In Profile: Yo La Tengo
From the jangle-pop of their early years, via indie-rock, folk and noise-pop, over four decades, Yo La Tengo have staked out and defined their own territory…
Where to start with Yo La Tengo? It’s an apt question for those reading this piece maybe coming fresh to the three-piece formed (by couple Ira Kaplan and Georgia Hubley) in Hoboken, New Jersey, in 1984; they are, after all, a band whose longevity seems to know no bounds.
They first graced my eardrums when I was hungrily cherry picking new favourite artists from their label, Matador Records’, 1997 compilation album, What’s Up Matador? In fact, their song, Tom Courtenay (below) – a strange, mournful tribute to the movies and stars of yesteryear – was track one, side one. Perhaps it was because what followed included the likes of the Jon Spencer Blues Explosion, Cat Power, Guided by Voices, Liz Phair, Superchunk – I could go on – that YLT somehow got lost in the mix. Or it could have been because, as beautiful as their contributions to the comp were (side two included Don’t Say a Word), I was far too young at that time, and far too interested in the shoutier end of the scale to fully appreciate and explore their oeuvre.
Tom Courtenay and Don’t Say a Word were lifted from 1995′s – what I now know to be iconic – Electr-O-Pura. But it would take me almost another decade before I immersed myself more fully into Yo La Tengo’s deep waters, when I picked up another compilation released by Matador, Prisoners of Love. Subtitled A Smattering of Scintillating Senescent Songs: 1985–2003, it was one dedicated solely to the band’s long career up to the early noughts, and saved me the YLT detective work I’d failed to do to that point.
It was a lovely find, one I’m super grateful for today; it gently pulled me right up close to what I understand, from today’s vantage point and now advancing years, is so recognisably their sound. When I bought Prisoners of Love, they’d already been active for two decades, which astonishingly makes it a nice round 40 years as I write. More astonishing is that their output, while obviously experimenting occasionally with genre and sound, branching out, retracing their steps and evolving, has so steadfastly maintained its quality. Re-listening to Prisoners of Love recently, it occurred to me that that quality is clearly the connective tissue of this remarkable band.

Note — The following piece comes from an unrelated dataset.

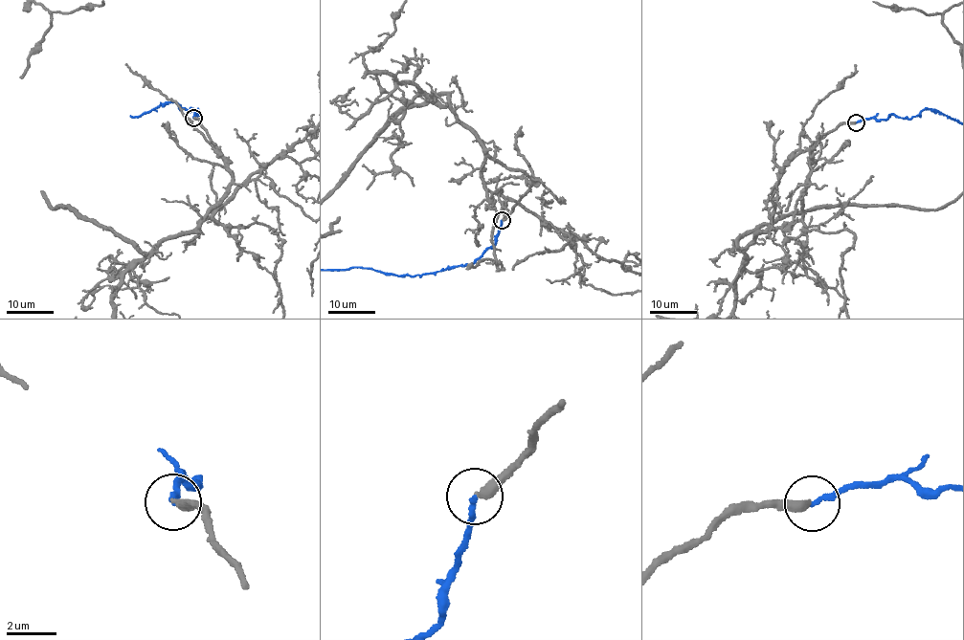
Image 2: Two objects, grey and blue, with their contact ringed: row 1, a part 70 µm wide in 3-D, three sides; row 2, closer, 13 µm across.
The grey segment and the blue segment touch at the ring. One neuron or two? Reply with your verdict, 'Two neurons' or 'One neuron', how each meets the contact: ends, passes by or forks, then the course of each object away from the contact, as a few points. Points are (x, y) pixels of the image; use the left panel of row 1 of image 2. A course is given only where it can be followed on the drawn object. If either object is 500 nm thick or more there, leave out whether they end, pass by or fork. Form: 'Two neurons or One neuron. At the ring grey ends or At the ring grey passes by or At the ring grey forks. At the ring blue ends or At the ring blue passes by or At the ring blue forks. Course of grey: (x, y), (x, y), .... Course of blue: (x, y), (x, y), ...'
Two neurons. At the ring grey ends. At the ring blue ends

Yo La Tengo (still on Matador) have since released a further seven studio albums; not the most prolific, a new long player has materialised roughly every other year since their 1986 debut, Ride the Tiger. Bringing things up-to-date, in 2020 came a 25th anniversary reissue of Electr-O-Pura, what Matador called “a thrilling document of one of America’s most beloved bands hitting their creative stride.” PR hyperbole aside, they weren’t wrong. Last year, I bought the re-release and their latest, This Stupid World (2023), within a few weeks of each other. (Pictchfork called the latter “their liveliest album in at least a decade.”) Listening to them back-to-back they read as a glorious supersized standalone that just happens to straddle more than a quarter of a century.

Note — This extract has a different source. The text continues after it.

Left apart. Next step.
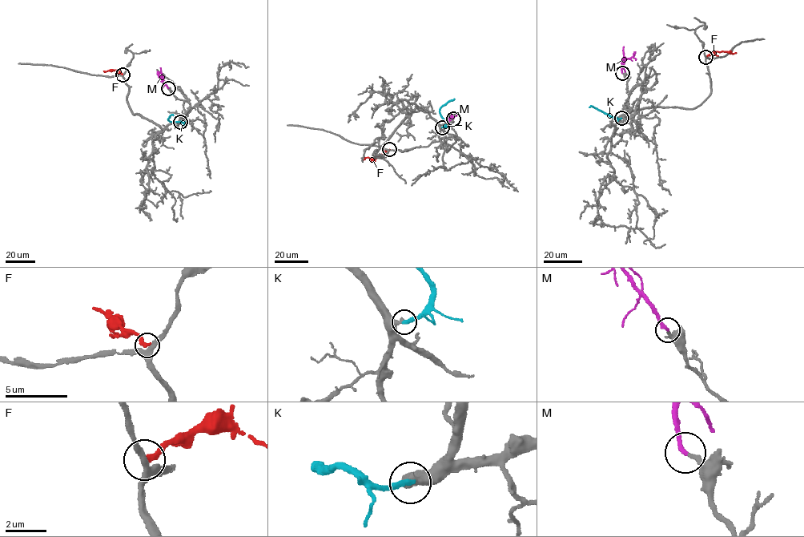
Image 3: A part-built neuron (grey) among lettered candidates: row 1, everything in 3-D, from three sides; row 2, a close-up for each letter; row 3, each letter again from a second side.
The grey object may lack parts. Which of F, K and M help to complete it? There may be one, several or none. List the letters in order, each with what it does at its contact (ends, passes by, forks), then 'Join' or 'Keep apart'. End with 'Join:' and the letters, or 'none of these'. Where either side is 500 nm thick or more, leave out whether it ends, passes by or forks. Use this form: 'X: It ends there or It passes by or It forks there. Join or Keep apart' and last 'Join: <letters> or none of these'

Radio friendly bangers are rare (though hardly non-existent in their richly textured back-catalogue); theirs is a sound that grows into itself. As a listener it creeps up slowly, so that, before you know it, you’re engrossed, then entirely submerged in the binaural sonic wash. Writing in the liner notes for Prisoners of Love, the band’s tour manager, Joe Puleo remarks that: “The great thing about music is its ability to return you to a different time and place…” He might as well be describing Yo La Tengo – a band of subtle, often mournful brilliance, who do this to a tee.
From the jangle-pop stylings of the early years, via indie-rock, a smidgen of folk and noise-pop, they have staked out and defined their own territory so that, in today’s digital landfill wastes, they persist. And in some style. So: Where to start with Yo La Tengo? My advice? If you haven’t already, just start.